Cladistic parsimony is used to support the hypothesis(es) that require the fewest evolutionary changes. For some types of tree, it will consistently produce the wrong results regardless of how much data is collected (this is called long branch attraction). For a full treatment of cladistic parsimony see Elliott Sober's Reconstructing the Past: Parsimony, Evolution, and Inference (1988). For a discussion of both uses of Occam's razor in Biology see Elliott Sober's article Let's Razor Ockham's Razor (1990).

I haven't found (yet) an on-line link to the Sober article, but if/when I do, I'll post it here.


  1. The evolutionary tree of life could potentially be much larger than we can view from our own earth's historical perspective. The most widely accepted interpretation of quantum mechanics, by physicists who know what they are talking about, (many worlds) basically means there are "many earths". Decoherence affects macroscopic objects and can affect evolutionary mutation processes. So basically as decoherences causes worlds to branch, you could have differing mutations unique to each new "world". So perhaps the right mutations have all aligned perfectly to create a human level intelligence merely due to the anthropic principle. If there are googols of earths, we may happen to be on the one where life evolved to the intelligence that it did. Maybe on a majority of earths, selfish replicators never came on the scene at all. Perhaps on most of the decohered earths where selfish replicators did evolve you still only have single celled organisms. The right chain of events may never have occurred for something more complex to come into existence.

    See this many world FAQ link below. The FAQ isn't all correct, but it gives a good overview.

    Also see this for more explanation.

  2. Thanks for your comment, Mike. Although my primary thrust was toward the issue of assumed parsimony of mutations, the many-worlds hypothesis has always interested me.

    For one thing, there is certainly as much joining as splitting, at least at a quantum level. I don't see why that shouldn't extend to a macro level as well: if you dig up the skeleton of a 6000-year old person, and can't tell (via DNA or anything else) whether he/she was blond or not, couldn't our world have "many pasts" with the person having different hair color in different past worlds? If an electron can go through two slits and the "split" world rejoins when it takes its place in the diffraction pattern, why not hair color genes?

    The same principle could well apply to mutations as well: we could be the descendants of many different sets of x-grandparents with different genomes, just as our descendants could have many different genomes.

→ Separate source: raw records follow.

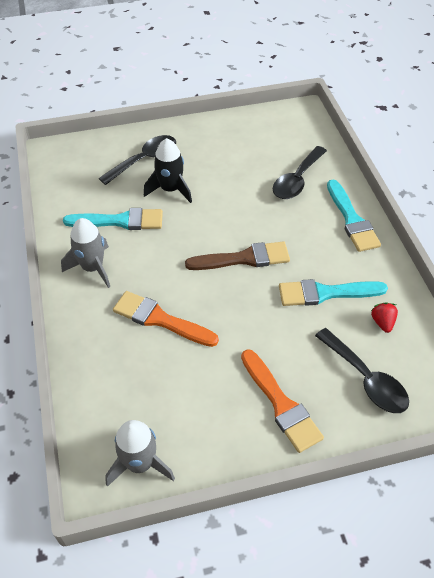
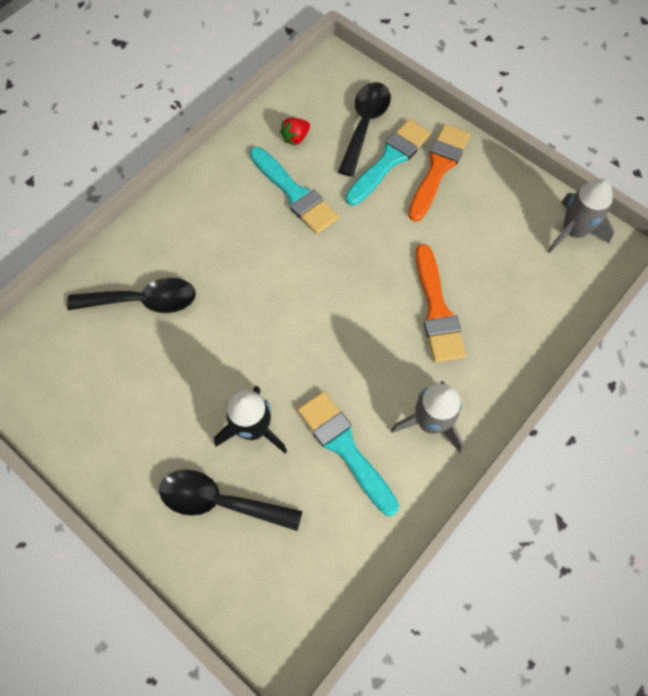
camera: 125 degrees left, 15 degrees up
(244, 258) = (304, 285): brown brush -> none
(351, 220) = (175, 218): turquoise brush -> turquoise brush (389, 160)

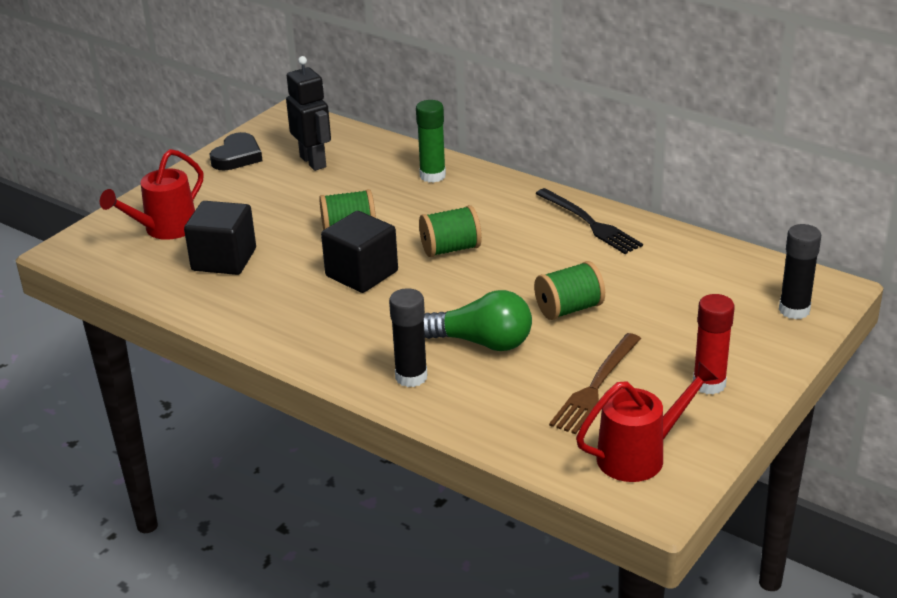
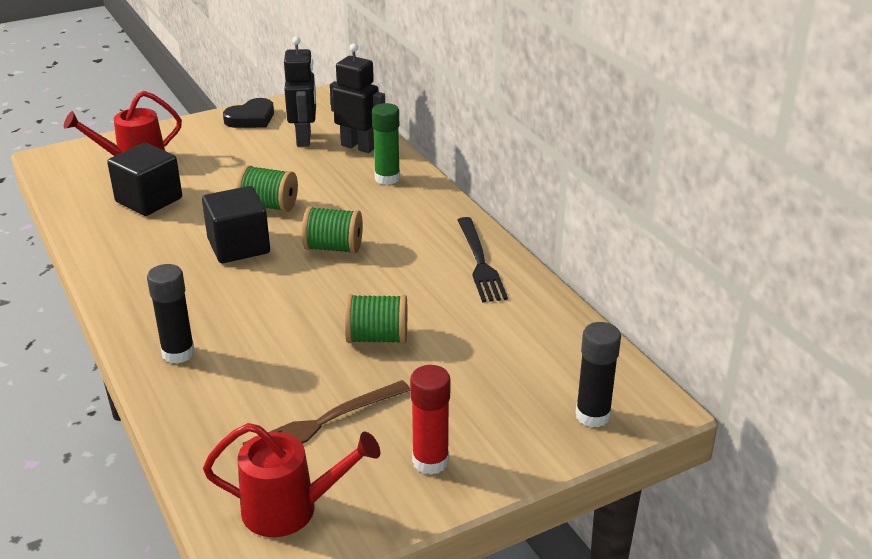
camera: 25 degrees right, 0 degrees up
(374, 155) = (358, 147): none -> black robot
(483, 342) = (270, 343): green light bulb -> none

    As far as I can tell, all the thought experiments that involve the wave function breaking down are actually simplistic: when the wave function breaks down it usually only does so locally, entangling itself with the wave function(s) of whatever it encounters. Only with specially designed experiments does the breakdown propagate all the way.

    This is important in considering the behavior of e.g. single molecules of enzymes in a vesicle (or cell): hasn't its wave function spread out throughout the volume available, even though it entangles itself (temporarily) with each molecule of substrate(s) it encounters?

    P.S. I won't be back online till Monday, so I'll be slow to answer any more posts.